I’ve been sorting out my old blogger posts recently, and boy, has it been a real fun ride into the past. Consequently, this has led me to sort out my photos as well. I’m almost done with the sorting, and should be probably finished by end of the month…I hope.

This week was quite an average week, except for two days where I had to be on standby for the sec 2 & 3 CPA/EOA exams in the lab. Despite what was taught to them for their lessons, I can still see some really funny things being done. For example:

  • Sending more than 5 print jobs consisting of 4 pages to one printer when it is offline, resulting in a lot of paper wasted
  • Not using “Find and Replace” and manually searching the document for the words to be replaced
  • Saving a document on a network share that is read-only when they are given a floppy disk to save their work on.
  • Some students apparently, are more interested in knowing how I “fix” the printer during their exam time when they should be focusing on the exams at hand.

Finally, I found this super old PC at my block’s lift lobby (could be spring-cleaning for Hari Raya?) - its quite an old system, due to the slow CD writer drive speed, so I guess should be late 2000 to mid 2001 model? Anyway, it was more or less stripped of its essentials - motherboard, hard disk, etc. except for the CD drives, floppy drive and the power supply unit. Feels kind of weird that people actually scavenge for parts whenever a PC is thrown away - it’s like a velociraptor cutting open your torso and ripping your intestines out.
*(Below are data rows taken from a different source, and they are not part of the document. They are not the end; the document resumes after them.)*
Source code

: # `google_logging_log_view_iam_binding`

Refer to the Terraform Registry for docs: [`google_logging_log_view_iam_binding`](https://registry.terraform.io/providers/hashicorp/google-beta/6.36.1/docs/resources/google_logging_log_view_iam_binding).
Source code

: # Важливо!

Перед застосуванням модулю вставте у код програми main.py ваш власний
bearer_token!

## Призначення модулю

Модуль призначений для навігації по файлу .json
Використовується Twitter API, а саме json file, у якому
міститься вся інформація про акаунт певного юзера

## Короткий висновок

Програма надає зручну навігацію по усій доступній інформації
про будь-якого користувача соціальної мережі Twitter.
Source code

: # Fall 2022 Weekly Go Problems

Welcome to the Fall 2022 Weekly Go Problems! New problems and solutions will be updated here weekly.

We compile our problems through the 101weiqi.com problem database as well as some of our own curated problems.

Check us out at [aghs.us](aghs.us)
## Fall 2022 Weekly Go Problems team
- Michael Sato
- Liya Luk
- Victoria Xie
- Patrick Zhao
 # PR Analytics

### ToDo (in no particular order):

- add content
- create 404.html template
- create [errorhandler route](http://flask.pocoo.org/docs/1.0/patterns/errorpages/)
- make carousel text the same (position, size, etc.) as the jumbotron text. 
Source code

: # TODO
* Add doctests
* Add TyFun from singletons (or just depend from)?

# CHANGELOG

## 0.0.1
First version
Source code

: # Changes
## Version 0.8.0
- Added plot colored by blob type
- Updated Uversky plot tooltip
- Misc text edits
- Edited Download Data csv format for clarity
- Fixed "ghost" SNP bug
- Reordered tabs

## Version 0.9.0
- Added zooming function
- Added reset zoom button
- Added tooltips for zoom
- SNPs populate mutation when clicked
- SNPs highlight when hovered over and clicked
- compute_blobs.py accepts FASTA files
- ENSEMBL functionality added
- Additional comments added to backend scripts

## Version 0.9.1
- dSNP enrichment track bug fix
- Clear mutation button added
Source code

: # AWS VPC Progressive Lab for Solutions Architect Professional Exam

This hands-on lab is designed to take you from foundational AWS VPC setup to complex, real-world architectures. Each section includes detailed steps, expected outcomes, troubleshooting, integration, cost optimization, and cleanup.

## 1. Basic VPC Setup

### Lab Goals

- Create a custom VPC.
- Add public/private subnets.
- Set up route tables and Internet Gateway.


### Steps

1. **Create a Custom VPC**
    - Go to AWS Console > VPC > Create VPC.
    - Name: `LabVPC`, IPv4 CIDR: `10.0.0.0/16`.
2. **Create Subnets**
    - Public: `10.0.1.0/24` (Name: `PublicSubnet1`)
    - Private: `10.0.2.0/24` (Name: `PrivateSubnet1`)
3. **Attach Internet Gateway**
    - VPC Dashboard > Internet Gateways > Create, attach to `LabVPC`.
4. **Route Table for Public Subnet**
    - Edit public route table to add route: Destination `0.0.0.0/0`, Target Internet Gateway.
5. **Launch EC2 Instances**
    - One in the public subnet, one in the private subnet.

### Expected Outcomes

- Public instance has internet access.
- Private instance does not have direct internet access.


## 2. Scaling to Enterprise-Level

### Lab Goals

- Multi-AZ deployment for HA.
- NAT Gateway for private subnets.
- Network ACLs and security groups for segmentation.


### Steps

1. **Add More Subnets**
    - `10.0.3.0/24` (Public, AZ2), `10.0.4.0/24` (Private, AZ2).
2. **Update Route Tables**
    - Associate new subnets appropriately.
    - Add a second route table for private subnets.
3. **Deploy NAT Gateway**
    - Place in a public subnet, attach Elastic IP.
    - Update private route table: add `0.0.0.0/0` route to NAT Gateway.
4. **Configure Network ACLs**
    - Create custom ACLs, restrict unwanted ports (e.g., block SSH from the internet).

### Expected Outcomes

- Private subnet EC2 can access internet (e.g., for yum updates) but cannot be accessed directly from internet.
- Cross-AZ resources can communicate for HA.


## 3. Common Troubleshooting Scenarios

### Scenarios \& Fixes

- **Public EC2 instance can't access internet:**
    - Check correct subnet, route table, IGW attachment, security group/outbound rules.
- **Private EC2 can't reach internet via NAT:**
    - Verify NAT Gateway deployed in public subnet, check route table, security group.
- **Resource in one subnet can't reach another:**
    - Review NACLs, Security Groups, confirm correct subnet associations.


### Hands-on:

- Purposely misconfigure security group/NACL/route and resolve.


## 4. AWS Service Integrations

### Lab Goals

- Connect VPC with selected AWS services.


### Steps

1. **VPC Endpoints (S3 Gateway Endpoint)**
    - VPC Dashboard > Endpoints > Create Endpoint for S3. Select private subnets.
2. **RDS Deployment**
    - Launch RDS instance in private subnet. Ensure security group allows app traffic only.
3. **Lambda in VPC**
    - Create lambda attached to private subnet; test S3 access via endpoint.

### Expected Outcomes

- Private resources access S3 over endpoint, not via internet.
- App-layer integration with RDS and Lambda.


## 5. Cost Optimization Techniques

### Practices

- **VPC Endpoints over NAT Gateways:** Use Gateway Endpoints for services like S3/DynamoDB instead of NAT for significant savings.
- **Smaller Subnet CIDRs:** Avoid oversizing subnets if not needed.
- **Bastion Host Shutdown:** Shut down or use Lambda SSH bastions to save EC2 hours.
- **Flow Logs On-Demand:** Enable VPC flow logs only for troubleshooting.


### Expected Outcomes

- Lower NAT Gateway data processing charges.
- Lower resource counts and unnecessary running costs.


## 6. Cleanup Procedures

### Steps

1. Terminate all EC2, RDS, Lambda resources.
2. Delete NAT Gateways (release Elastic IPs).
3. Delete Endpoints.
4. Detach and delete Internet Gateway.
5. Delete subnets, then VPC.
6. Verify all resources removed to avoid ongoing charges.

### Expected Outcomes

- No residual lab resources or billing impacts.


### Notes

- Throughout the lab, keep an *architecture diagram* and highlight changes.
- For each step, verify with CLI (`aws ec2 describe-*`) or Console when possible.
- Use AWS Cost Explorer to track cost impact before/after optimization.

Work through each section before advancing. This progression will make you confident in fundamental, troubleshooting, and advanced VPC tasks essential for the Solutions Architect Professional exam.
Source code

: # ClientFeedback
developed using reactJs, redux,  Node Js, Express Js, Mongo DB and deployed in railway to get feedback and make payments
I Really Know How to Start…Fixing a Broken Thumbdrive

Saturday, September 29th, 2007

Yup, this has got to be one of my best achievements so far. Got this broken thumbdrive from a teacher in school on Thursday, and fixed it up today. Thankfully the PCB is solidly constructed, because it was slightly bent when I soldered on the USB head I hacked off from a spare USB cable in school.

Yes it looks ugly, but I’m getting a replacement connector from Sim Lim Tower soon. For now I’m pulling out data from the thumbdrive as I speak, as the teacher’s data is more important than the physical item.

The thumbdrive in action. Looks pretty cool with the blue light and cable. Too bad the casing isn’t totally transparent.